Stored items
..............................

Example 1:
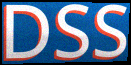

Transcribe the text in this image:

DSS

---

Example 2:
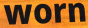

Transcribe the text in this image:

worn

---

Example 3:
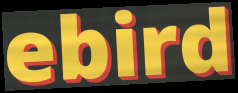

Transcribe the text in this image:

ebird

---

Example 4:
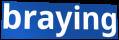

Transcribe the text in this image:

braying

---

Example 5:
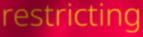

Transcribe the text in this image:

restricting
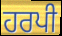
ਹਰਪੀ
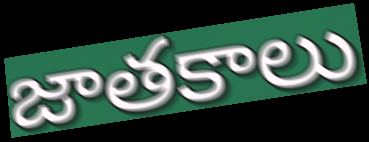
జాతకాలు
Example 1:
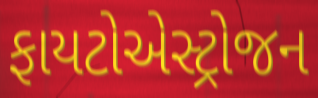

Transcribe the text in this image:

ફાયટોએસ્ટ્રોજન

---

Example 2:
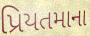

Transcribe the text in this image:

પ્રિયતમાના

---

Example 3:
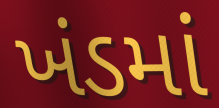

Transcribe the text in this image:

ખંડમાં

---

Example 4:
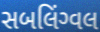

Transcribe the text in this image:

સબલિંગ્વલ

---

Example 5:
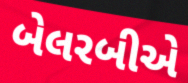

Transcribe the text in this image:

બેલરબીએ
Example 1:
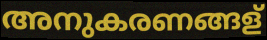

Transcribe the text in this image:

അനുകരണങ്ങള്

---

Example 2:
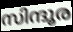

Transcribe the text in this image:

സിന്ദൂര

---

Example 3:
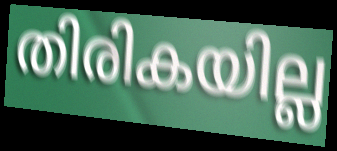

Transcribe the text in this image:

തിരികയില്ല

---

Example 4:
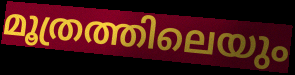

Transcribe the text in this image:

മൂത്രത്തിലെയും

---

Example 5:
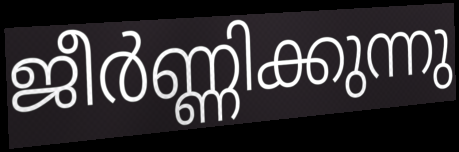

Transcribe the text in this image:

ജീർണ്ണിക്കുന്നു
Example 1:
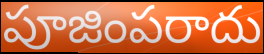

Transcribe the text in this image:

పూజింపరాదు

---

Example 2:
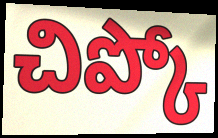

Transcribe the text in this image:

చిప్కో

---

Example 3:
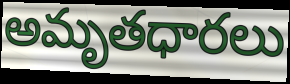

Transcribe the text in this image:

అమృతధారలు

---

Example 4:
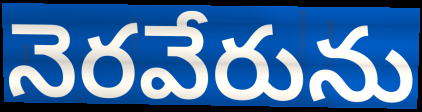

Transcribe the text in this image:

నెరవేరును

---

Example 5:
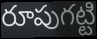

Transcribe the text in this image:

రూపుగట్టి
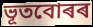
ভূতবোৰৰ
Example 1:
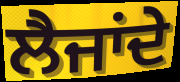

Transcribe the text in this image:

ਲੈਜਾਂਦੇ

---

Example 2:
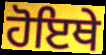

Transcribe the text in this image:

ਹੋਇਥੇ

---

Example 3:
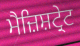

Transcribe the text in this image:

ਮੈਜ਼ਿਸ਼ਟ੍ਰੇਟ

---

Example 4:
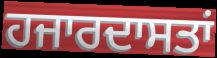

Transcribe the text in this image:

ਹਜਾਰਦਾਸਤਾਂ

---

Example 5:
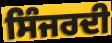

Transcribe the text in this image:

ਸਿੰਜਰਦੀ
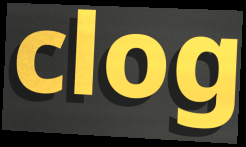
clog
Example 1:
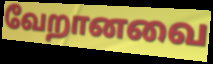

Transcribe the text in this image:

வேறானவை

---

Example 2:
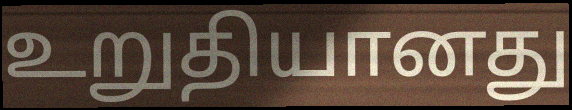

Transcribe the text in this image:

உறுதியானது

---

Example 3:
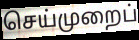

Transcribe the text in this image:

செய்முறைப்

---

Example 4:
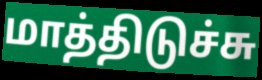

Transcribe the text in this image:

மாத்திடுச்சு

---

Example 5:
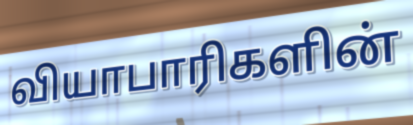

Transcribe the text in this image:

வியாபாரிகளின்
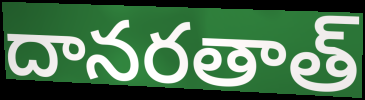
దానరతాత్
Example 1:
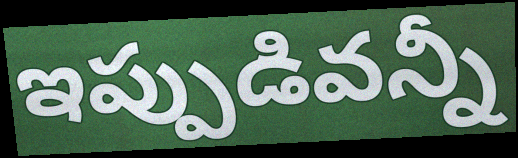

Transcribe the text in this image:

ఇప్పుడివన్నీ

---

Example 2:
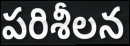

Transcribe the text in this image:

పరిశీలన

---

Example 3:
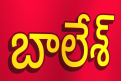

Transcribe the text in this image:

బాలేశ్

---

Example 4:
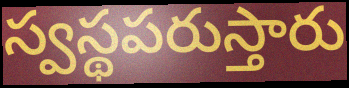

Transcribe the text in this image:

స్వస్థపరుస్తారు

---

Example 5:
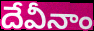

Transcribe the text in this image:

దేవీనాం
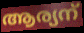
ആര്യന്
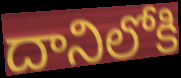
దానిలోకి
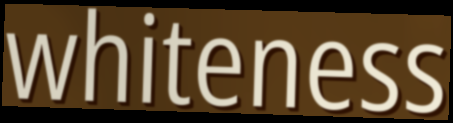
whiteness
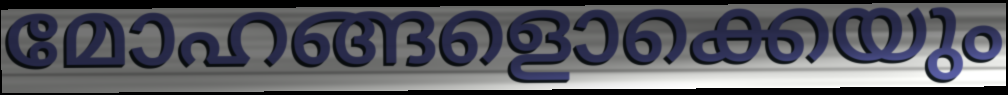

..............................

YOUR OBJECTIVE: Each entry must be set down word for word; no image may be carried over.

THE ANSWER:
Example 1:

Transcribe the text in this image:

DSS

---

Example 2:

Transcribe the text in this image:

worn

---

Example 3:

Transcribe the text in this image:

ebird

---

Example 4:

Transcribe the text in this image:

braying

---

Example 5:

Transcribe the text in this image:

restricting
ਹਰਪੀ
జాతకాలు
Example 1:

Transcribe the text in this image:

ફાયટોએસ્ટ્રોજન

---

Example 2:

Transcribe the text in this image:

પ્રિયતમાના

---

Example 3:

Transcribe the text in this image:

ખંડમાં

---

Example 4:

Transcribe the text in this image:

સબલિંગ્વલ

---

Example 5:

Transcribe the text in this image:

બેલરબીએ
Example 1:

Transcribe the text in this image:

അനുകരണങ്ങള്

---

Example 2:

Transcribe the text in this image:

സിന്ദൂര

---

Example 3:

Transcribe the text in this image:

തിരികയില്ല

---

Example 4:

Transcribe the text in this image:

മൂത്രത്തിലെയും

---

Example 5:

Transcribe the text in this image:

ജീർണ്ണിക്കുന്നു
Example 1:

Transcribe the text in this image:

పూజింపరాదు

---

Example 2:

Transcribe the text in this image:

చిప్కో

---

Example 3:

Transcribe the text in this image:

అమృతధారలు

---

Example 4:

Transcribe the text in this image:

నెరవేరును

---

Example 5:

Transcribe the text in this image:

రూపుగట్టి
ভূতবোৰৰ
Example 1:

Transcribe the text in this image:

ਲੈਜਾਂਦੇ

---

Example 2:

Transcribe the text in this image:

ਹੋਇਥੇ

---

Example 3:

Transcribe the text in this image:

ਮੈਜ਼ਿਸ਼ਟ੍ਰੇਟ

---

Example 4:

Transcribe the text in this image:

ਹਜਾਰਦਾਸਤਾਂ

---

Example 5:

Transcribe the text in this image:

ਸਿੰਜਰਦੀ
clog
Example 1:

Transcribe the text in this image:

வேறானவை

---

Example 2:

Transcribe the text in this image:

உறுதியானது

---

Example 3:

Transcribe the text in this image:

செய்முறைப்

---

Example 4:

Transcribe the text in this image:

மாத்திடுச்சு

---

Example 5:

Transcribe the text in this image:

வியாபாரிகளின்
దానరతాత్
Example 1:

Transcribe the text in this image:

ఇప్పుడివన్నీ

---

Example 2:

Transcribe the text in this image:

పరిశీలన

---

Example 3:

Transcribe the text in this image:

బాలేశ్

---

Example 4:

Transcribe the text in this image:

స్వస్థపరుస్తారు

---

Example 5:

Transcribe the text in this image:

దేవీనాం
ആര്യന്
దానిలోకి
whiteness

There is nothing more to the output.